The data
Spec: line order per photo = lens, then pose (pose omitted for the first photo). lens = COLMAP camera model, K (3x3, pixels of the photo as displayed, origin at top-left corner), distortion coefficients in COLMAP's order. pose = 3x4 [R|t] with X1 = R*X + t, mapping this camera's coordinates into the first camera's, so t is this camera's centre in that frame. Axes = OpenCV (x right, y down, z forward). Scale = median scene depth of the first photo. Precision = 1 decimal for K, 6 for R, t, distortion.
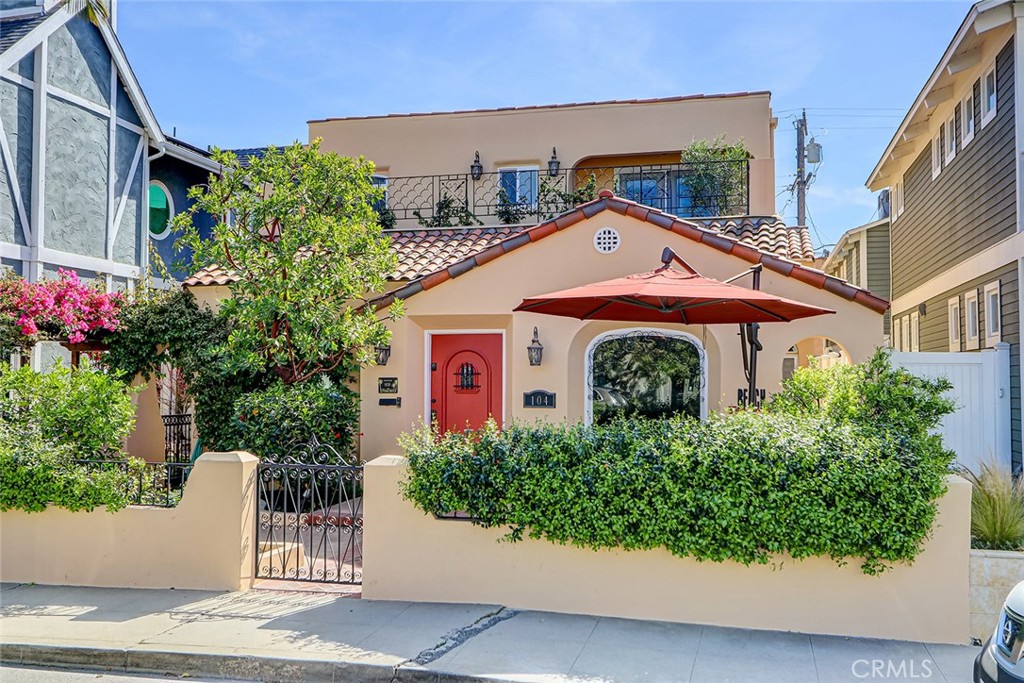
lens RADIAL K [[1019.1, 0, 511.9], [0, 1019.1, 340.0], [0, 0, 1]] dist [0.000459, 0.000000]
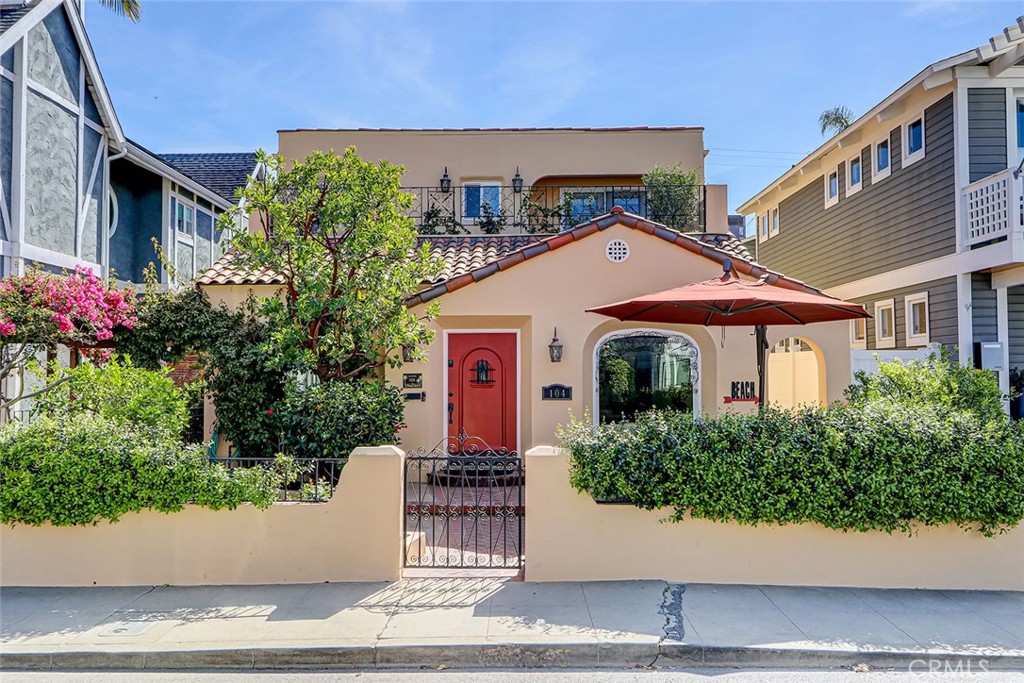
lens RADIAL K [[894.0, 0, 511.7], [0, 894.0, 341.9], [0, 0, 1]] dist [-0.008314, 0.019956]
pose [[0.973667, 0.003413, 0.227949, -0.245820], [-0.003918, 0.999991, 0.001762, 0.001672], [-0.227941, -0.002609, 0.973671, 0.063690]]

What this task involves
Omit the pictures, then set down all the remaining data exactly as given.

Answer section
Spec: line order per photo = lens, then pose (pose omitted for the first photo). lens = COLMAP camera model, K (3x3, pixels of the photo as displayed, origin at top-left corner), distortion coefficients in COLMAP's order. pose = 3x4 [R|t] with X1 = R*X + t, mapping this camera's coordinates into the first camera's, so t is this camera's centre in that frame. Axes = OpenCV (x right, y down, z forward). Scale = median scene depth of the first photo. Precision = 1 decimal for K, 6 for R, t, distortion.
lens RADIAL K [[1019.1, 0, 511.9], [0, 1019.1, 340.0], [0, 0, 1]] dist [0.000459, 0.000000]
lens RADIAL K [[894.0, 0, 511.7], [0, 894.0, 341.9], [0, 0, 1]] dist [-0.008314, 0.019956]
pose [[0.973667, 0.003413, 0.227949, -0.245820], [-0.003918, 0.999991, 0.001762, 0.001672], [-0.227941, -0.002609, 0.973671, 0.063690]]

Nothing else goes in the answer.